Red Bull was so convinced that he was on something special, he actually used a mild exhaust during pre-season testing in an effort to delay anyone able to copy his arrangement.

He finally released his transition ramp solution on the penultimate day of testing and ran into problems, as he suddenly found that there was unstable flow with the tunnel that made the car inconsistent at the corner, but the team continued its development.

The regulatory changes for 2012 not only had an impact on the position of the exhaust but also on the surrounding bodywork. As such, many models seen from top to bottom of the grid that used this Coanda-style solution had bodywork with a trough-like appearance.

This was limited by the new regulations and most opted for a simple mailbox type bin. However, Red Bull has pursued many ways to manipulate this shape to influence the trajectory of the exhaust plume and has tried different solutions, some of which hoped to manipulate the flow in the tunnel below.

The amount of work Red Bull did in 2012 to make its solutions work was monumental

For the Chinese Grand Prix, Sebastian Vettel even returned to the pre-season test solution because he thought it would not only solve some of the problems he had with the car, but also help the team understand where these problems could be found.

The tinkering continued, now with a renewed effort to reshape the entrance to the crossing tunnel in order to facilitate the passage of air flow in the tunnel and beyond. This meant a complete overhaul of the sidepod, including the movement of the exhaust pipe. There was also an extension of the tunnel, the shape of the tunnel entrance being enlarged and a vertical separation slot mounted inside.

At this point, it appeared that the team had finally overcome its aerodynamic instability problems and that the car had behaved in a more predictable way, which means that it could now seek additional performance. This would come from a continuous push to refine the crossover tunnels and the bodywork that surrounded the shape of the exhaust and a renewed effort by Renault to find ways to stabilize the exhaust flow.

During this time, the team understood that the plume created by the shape of the exhaust, itself imposed by the new regulations, had a harmful effect. In order to soften a damaging vortex that formed, he worked on using a Helmholtz resonance chamber – a noise control device that absorbs any excess energy – to minimize the amount of drone inside . In doing so, Red Bull has successfully dampened the exhaust primarily to create a more uniform distribution of exhaust gases.

The amount of work Red Bull did in 2012 to make its solutions work was monumental, but that doesn’t mean that others on the grid were resting on their laurels either.

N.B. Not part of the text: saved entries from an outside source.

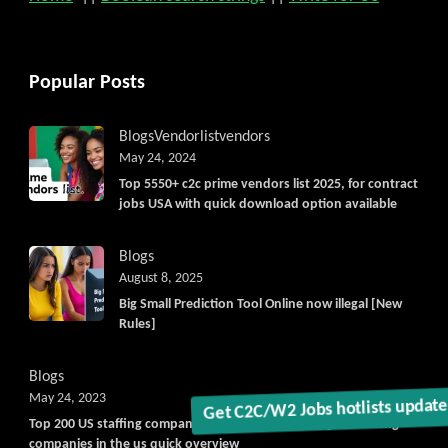
Popular Posts
Blogs
Vendorlist
vendors
May 24, 2024
Top 5550+ c2c prime vendors list 2025, for contract
jobs USA with quick download option available
Blogs
August 8, 2025
Big Small Prediction Tool Online now illegal [New
Rules]
Blogs
May 24, 2023
Top 200 US staffing companies in united states, largest staffing
companies in the us quick overview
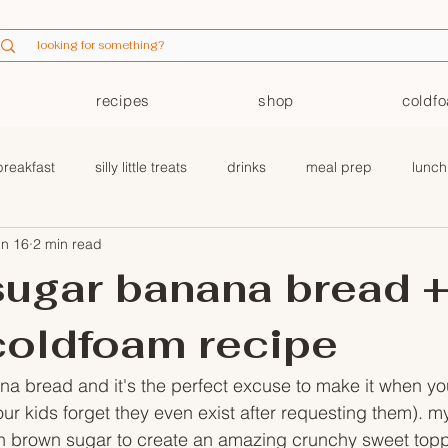
recipes
shop
coldf
breakfast
silly little treats
drinks
meal prep
lunch
un 16
2 min read
coldfoam
ugar banana bread 
coldfoam recipe
na bread and it's the perfect excuse to make it when yo
r kids forget they even exist after requesting them). my
th brown sugar to create an amazing crunchy sweet toppi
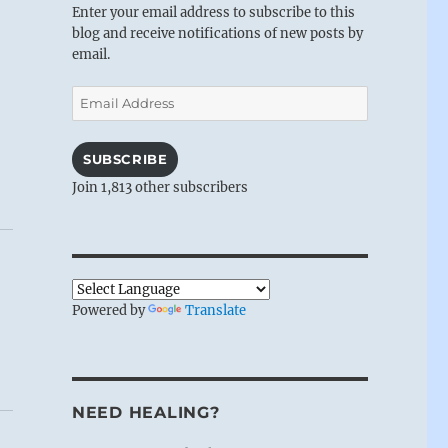
Enter your email address to subscribe to this
blog and receive notifications of new posts by
email.
Email
Address
SUBSCRIBE
Join 1,813 other subscribers
Powered by
Translate
NEED HEALING?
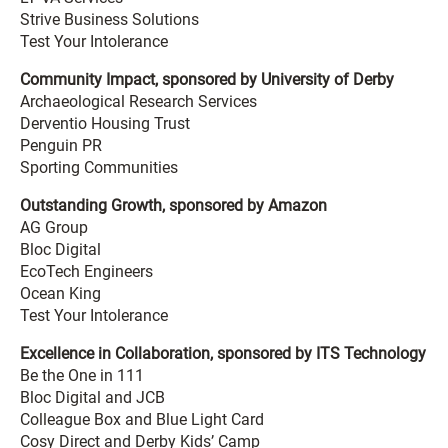
Strive Business Solutions
Test Your Intolerance
Community Impact, sponsored by University of Derby
Archaeological Research Services
Derventio Housing Trust
Penguin PR
Sporting Communities
Outstanding Growth, sponsored by Amazon
AG Group
Bloc Digital
EcoTech Engineers
Ocean King
Test Your Intolerance
Excellence in Collaboration, sponsored by ITS Technology
Be the One in 111
Bloc Digital and JCB
Colleague Box and Blue Light Card
Cosy Direct and Derby Kids’ Camp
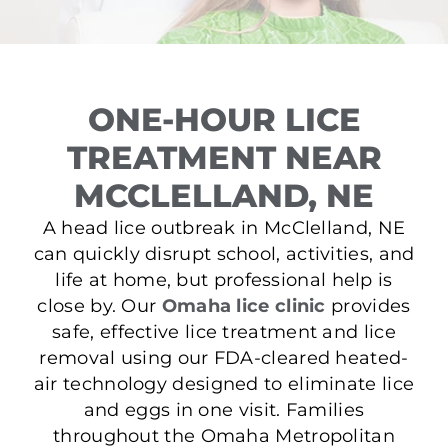
ONE-HOUR LICE
TREATMENT NEAR
MCCLELLAND, NE
A head lice outbreak in McClelland, NE
can quickly disrupt school, activities, and
life at home, but professional help is
close by. Our
Omaha lice clinic
provides
safe, effective lice treatment and lice
removal using our FDA-cleared heated-
air technology designed to eliminate lice
and eggs in one visit. Families
throughout the Omaha Metropolitan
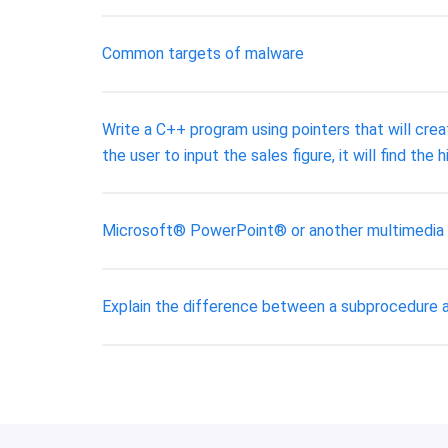
Common targets of malware
Write a C++ program using pointers that will crea
the user to input the sales figure, it will find t
Microsoft® PowerPoint® or another multimedia t
Explain the difference between a subprocedure 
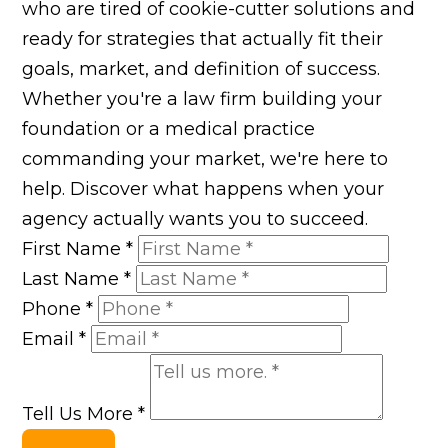
who are tired of cookie-cutter solutions and
ready for strategies that actually fit their
goals, market, and definition of success.
Whether you're a law firm building your
foundation or a medical practice
commanding your market, we're here to
help. Discover what happens when your
agency actually wants you to succeed.
First Name
*
Last Name
*
Phone
*
Email
*
Tell Us More
*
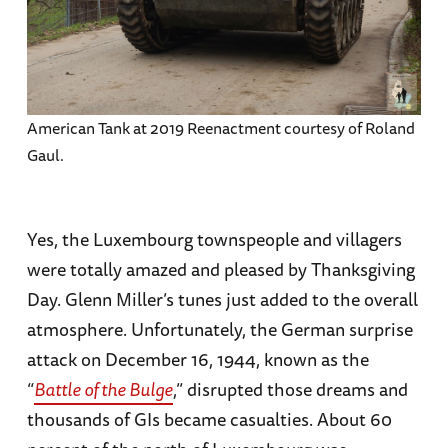
American Tank at 2019 Reenactment courtesy of Roland
Gaul.
Yes, the Luxembourg townspeople and villagers
were totally amazed and pleased by Thanksgiving
Day. Glenn Miller’s tunes just added to the overall
atmosphere. Unfortunately, the German surprise
attack on December 16, 1944, known as the
“
Battle of the Bulge
,” disrupted those dreams and
thousands of GIs became casualties. About 60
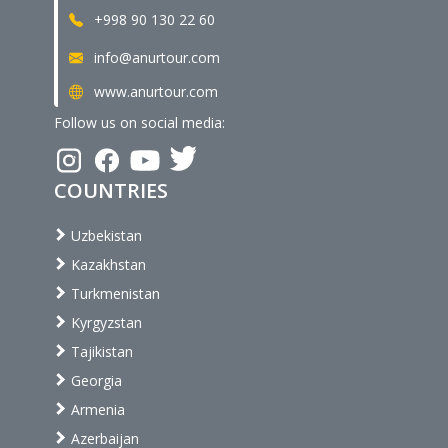
+998 90 130 22 60
info@anurtour.com
www.anurtour.com
Follow us on social media:
COUNTRIES
Uzbekistan
Kazakhstan
Turkmenistan
Kyrgyzstan
Tajikistan
Georgia
Armenia
Azerbaijan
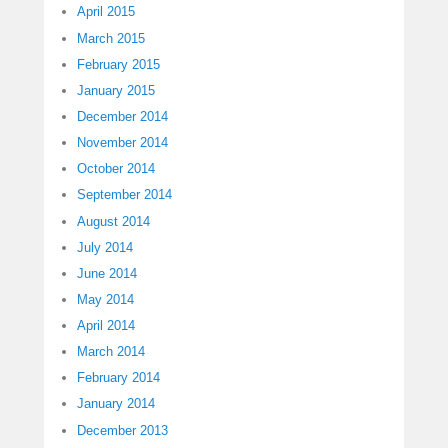
April 2015
March 2015
February 2015
January 2015
December 2014
November 2014
October 2014
September 2014
August 2014
July 2014
June 2014
May 2014
April 2014
March 2014
February 2014
January 2014
December 2013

Sauber, who did not have the luxury of being able to bring new parts to each race and had started with the ramp solution, had a brief allusion to the crossover solution before realizing the level of development that would be necessary to do so function. As such, he rather switched to a Coanda McLaren-style solution during the season.

Ferrari has remained an outlier throughout, preferring to try to modify its “ Acer ” cladding solution on an ad hoc basis while it has found the best way to maximize the Coanda solution that it finally introduced.

The FIA ​​has let the use of these Coanda style exhausts slip for 2013 knowing the financial burden that the teams had to bear to develop them. He was fully aware that with the new hybrid rules coming into play for 2014, the possibility of blowing the diffuser with the exhaust would no longer be viable.

Thus, although it was never specifically prohibited by a new target rule, the regulation was modified to take it into account. With the exhaust coming out along the center line of the car, the days of blown floors were over.